The House passed similar legislation in July and with the Senate’s approval, the bill will now be sent to President Trump, who is expected to sign it into law.
The action does not just scrap this rule, but also prevents the CFPB from writing a “substantially similar” rule down the road without congressional action.
The vote late Tuesday caps a fractious fight between the CFPB and the industry in which it was unclear whether Republicans would be able to gather the necessary support in the Senate. It also marks the financial services industry's most significant legislative victory this year.
In a statement after the vote, CFPB Director Richard Cordray said the vote was "a giant setback for every consumer in this country."
"Wall Street won and ordinary people lost," Cordray said. "Companies like Wells Fargo and Equifax remain free to break the law without fear of legal blowback from their customers."
Financial companies and the powerful U.S. Chamber of Commerce both opposed the rule, joining Republicans who claimed that the new regulation would expose financial companies to costly class-action lawsuits that rarely deliver significant compensation for plaintiffs. They pointed to a CFPB study that found that consumers who went through a closed-door arbitration process received more than $5,000 on average opposed to $32 in class-action lawsuits.
"There is no reason for us to enrich a class of lawyers who … bring these lawsuits and see consumers getting pennies on the dollar, which is what the status quo would permit,” said Sen. John Cornyn, R-Texas, in floor debate on Tuesday. "So thankfully, we have the power of the Congressional Review Act to overturn the rule as the House has already done.

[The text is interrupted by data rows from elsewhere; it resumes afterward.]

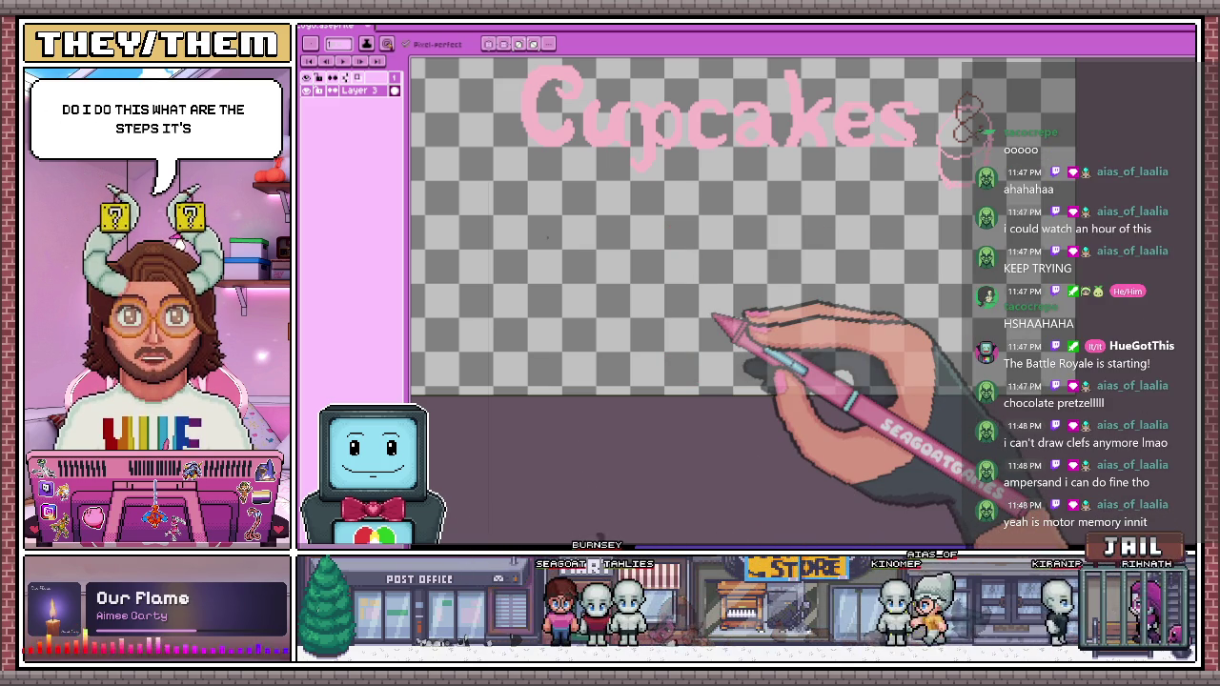
{"action": "mouse_move", "coordinate": [631, 229]}
{"action": "left_mouse_down"}
{"action": "mouse_move", "coordinate": [627, 273]}
{"action": "mouse_move", "coordinate": [657, 265]}
{"action": "left_mouse_up"}
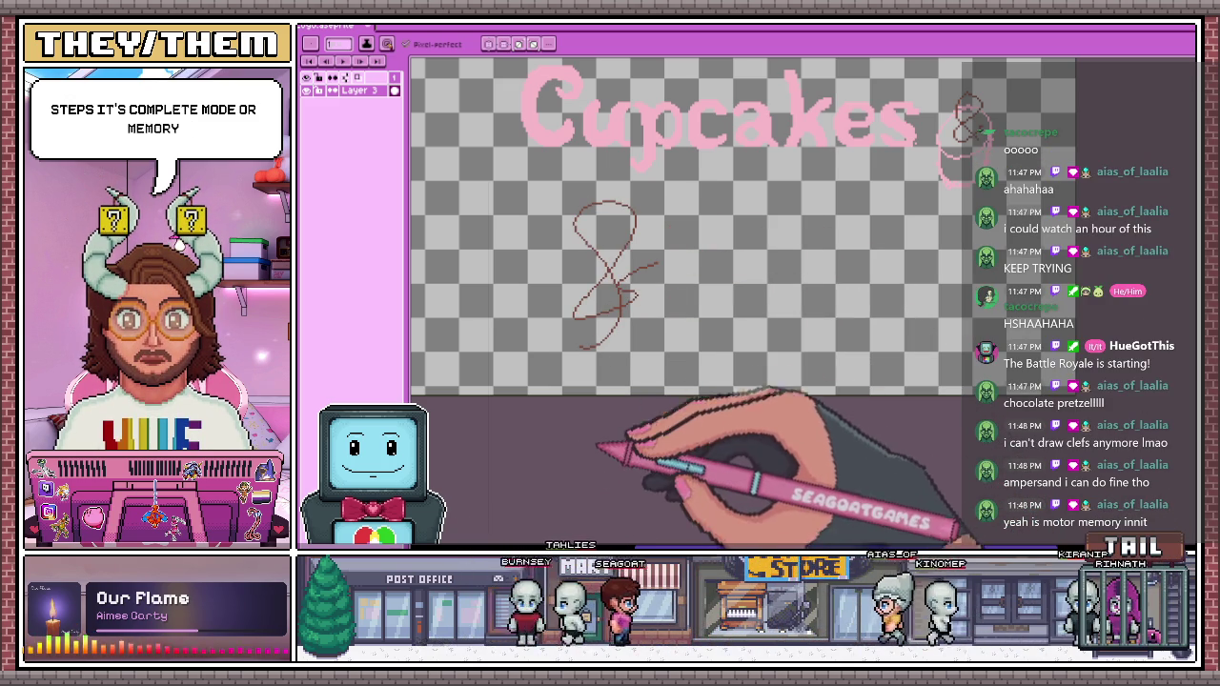
{"action": "key", "text": "ctrl+z"}
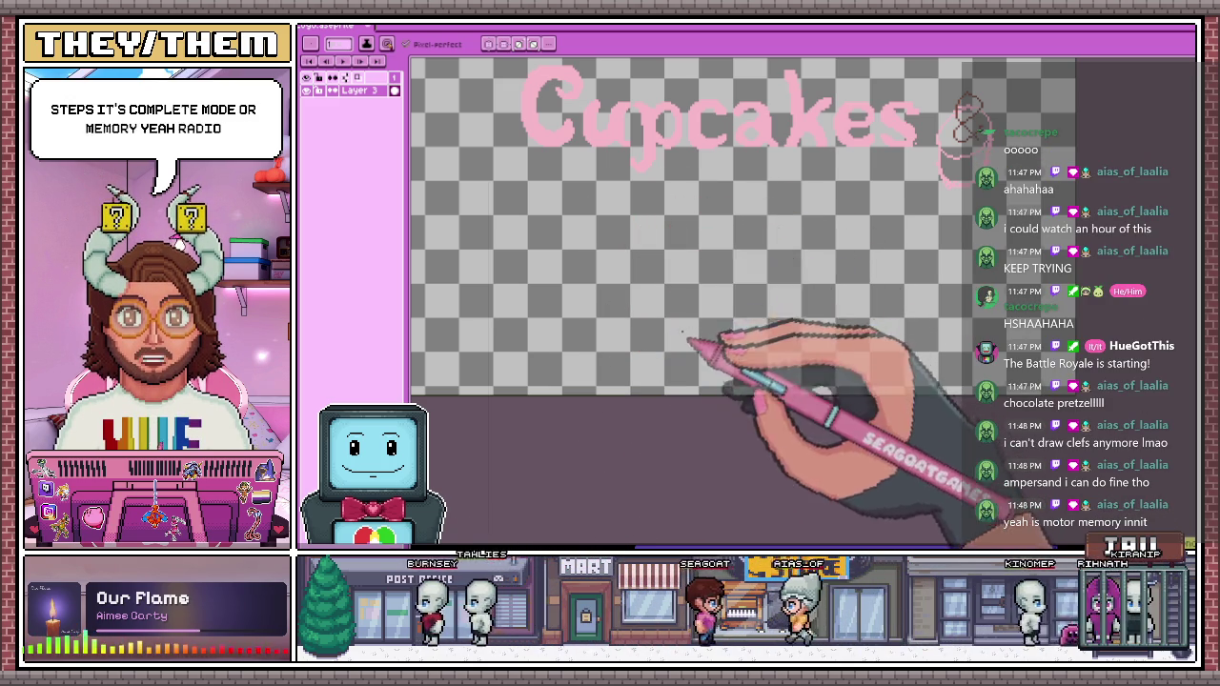
{"action": "mouse_move", "coordinate": [664, 352]}
{"action": "left_mouse_down"}
{"action": "mouse_move", "coordinate": [679, 241]}
{"action": "mouse_move", "coordinate": [685, 286]}
{"action": "left_mouse_up"}
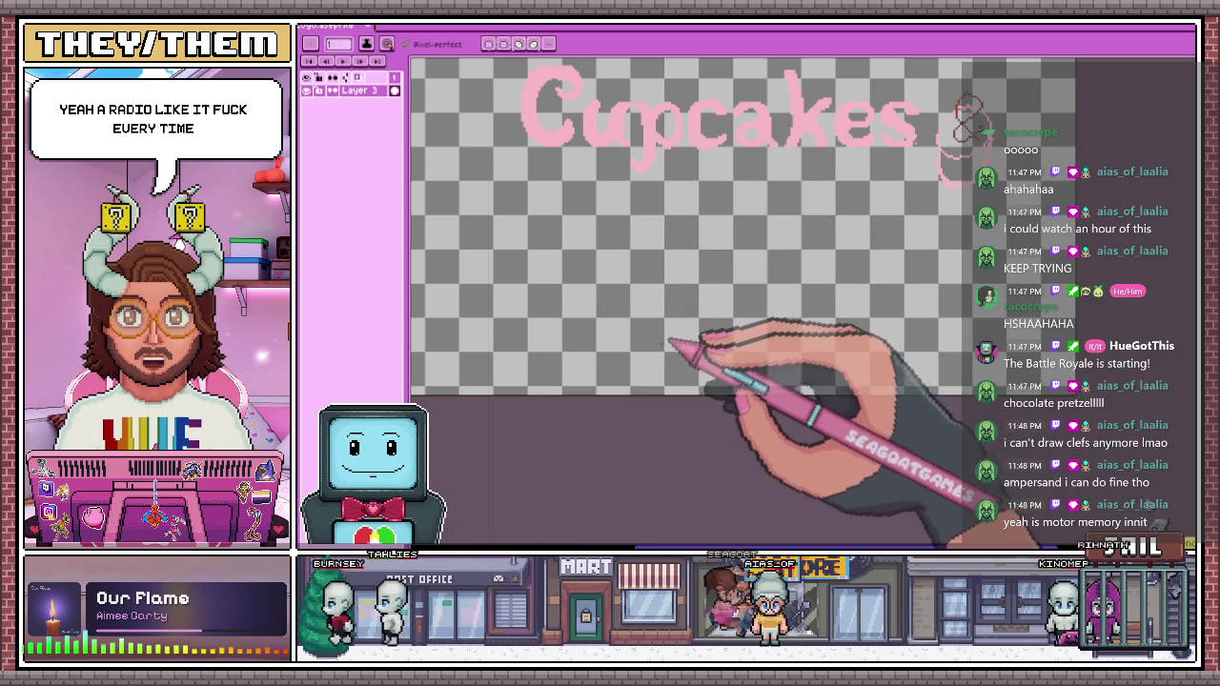
{"action": "left_click_drag", "start_coordinate": [700, 353], "coordinate": [732, 288]}
{"action": "mouse_move", "coordinate": [703, 232]}
{"action": "left_mouse_down"}
{"action": "mouse_move", "coordinate": [734, 258]}
{"action": "mouse_move", "coordinate": [730, 280]}
{"action": "mouse_move", "coordinate": [680, 299]}
{"action": "mouse_move", "coordinate": [716, 224]}
{"action": "mouse_move", "coordinate": [732, 310]}
{"action": "left_mouse_up"}
{"action": "key", "text": "ctrl+z"}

I urge my colleagues to repeal the CFPB arbitration rules that imposes obvious costs and invisible benefits.”
Senate Banking Committee Chairman Mike Crapo, the Republican from Idaho who led the effort to repeal the CFPB rule, said the "issue here is that we force the resolution of disagreements or disputes in financial transactions into class-action litigation."
"The CFPB's own study said the clear majority of arbitration clauses ... specifically recognize and allow access to small claims court as an alternative to arbitration," he said.

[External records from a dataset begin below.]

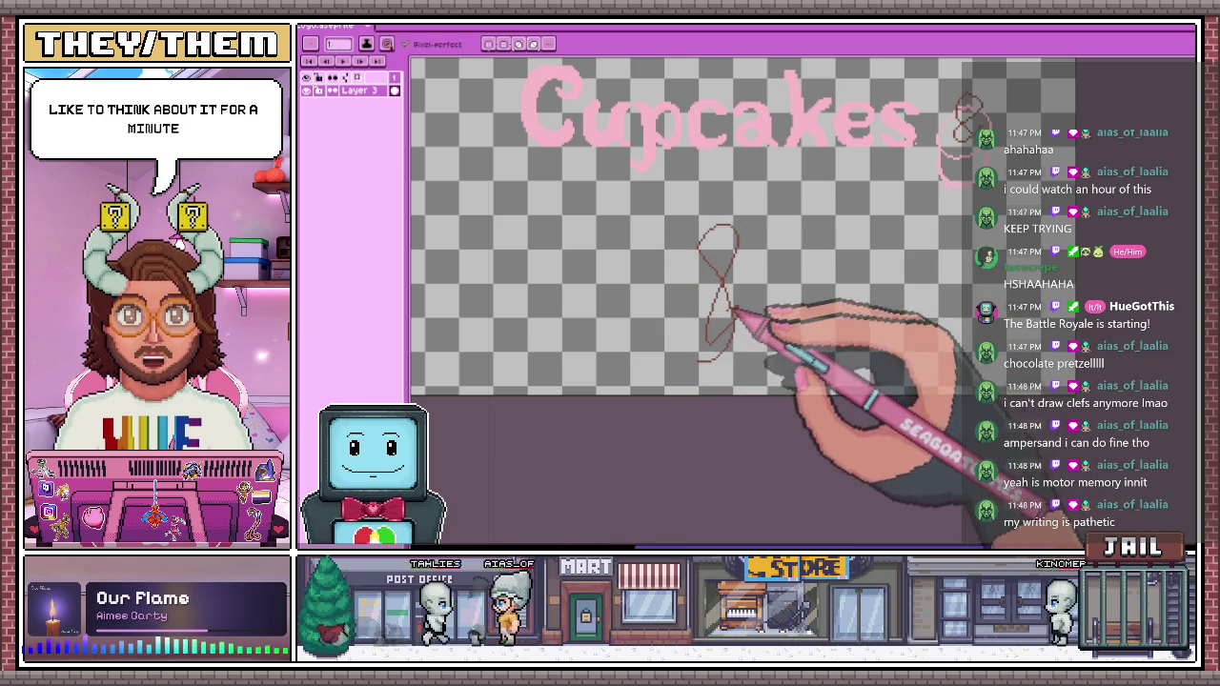
{"action": "key", "text": "ctrl+z"}
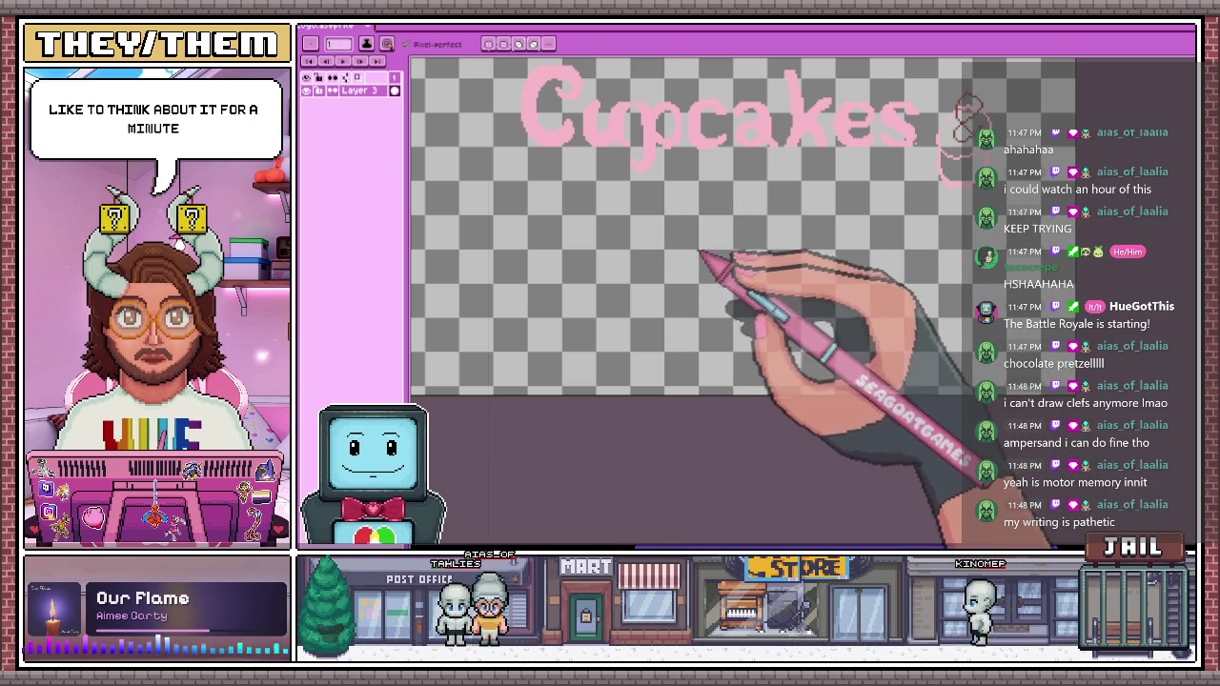
{"action": "left_click_drag", "start_coordinate": [641, 343], "coordinate": [681, 305]}
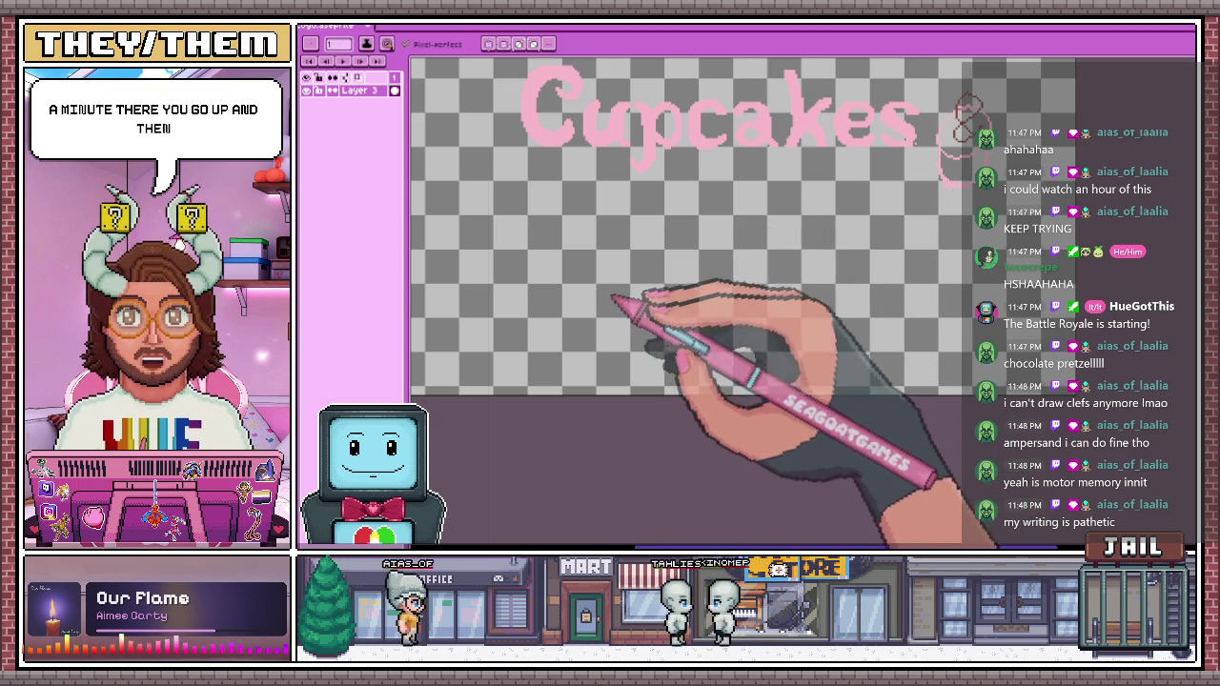
{"action": "scroll", "coordinate": [588, 295], "scroll_direction": "down", "scroll_amount": 2}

The GOP opposition to the rule was supported by the Treasury Department, which released a report on Monday saying that the CFPB’s arbitration rule would “impose extraordinary cost,” imposing $500 million in additional legal fees that would largely go to plaintiffs’ lawyers. That followed another agency, the Office of the Comptroller of the Currency, which also claimed that the rule would raise legal costs for banks.
Democrats, on the other hand, say that class-action lawsuits were more effective at holding big businesses accountable and offer a viable path for restitution when it comes to smaller claims.
“Who's going to pay $200 upfront to try to get back a $30 fee back? No one,” said Sen. Elizabeth Warren, D-Mass., during a Senate floor speech before the vote. “That's exactly what the banks are counting on.”
Warren and other Democrats have also tied force arbitration agreements to the Wells Fargo phony-accounts scandal and the Equifax data breach. In both cases, the companies used arbitration agreements to try and protect themselves from liability despite operational breakdowns that hurt consumers.
"Forced arbitration hurts the 3.5 million people who had bank accounts fraudulently opened by Wells Fargo," said Sen. Sherrod Brown, D-Ohio, on the Senate floor during debate. "Forced arbitration hurts the 145 million Americans who had their personal data put at risk by Equifax."
During her speech, Warren pointed to the Wells scandal where employees were creating millions of fake accounts for customers in order to meet sales goals.
“If there's no forced arbitration clause in your contract, you have a choice. You can go to court or if your bank offers it you can pursue arbitration. ... Chances are pretty good that if the bank charged you an unauthorized $30 fee that there are other customers in the same boat and that means if you want you can join a class action lawsuit against the bank for free," Warren said. "A class action gives you a chance to get some money back."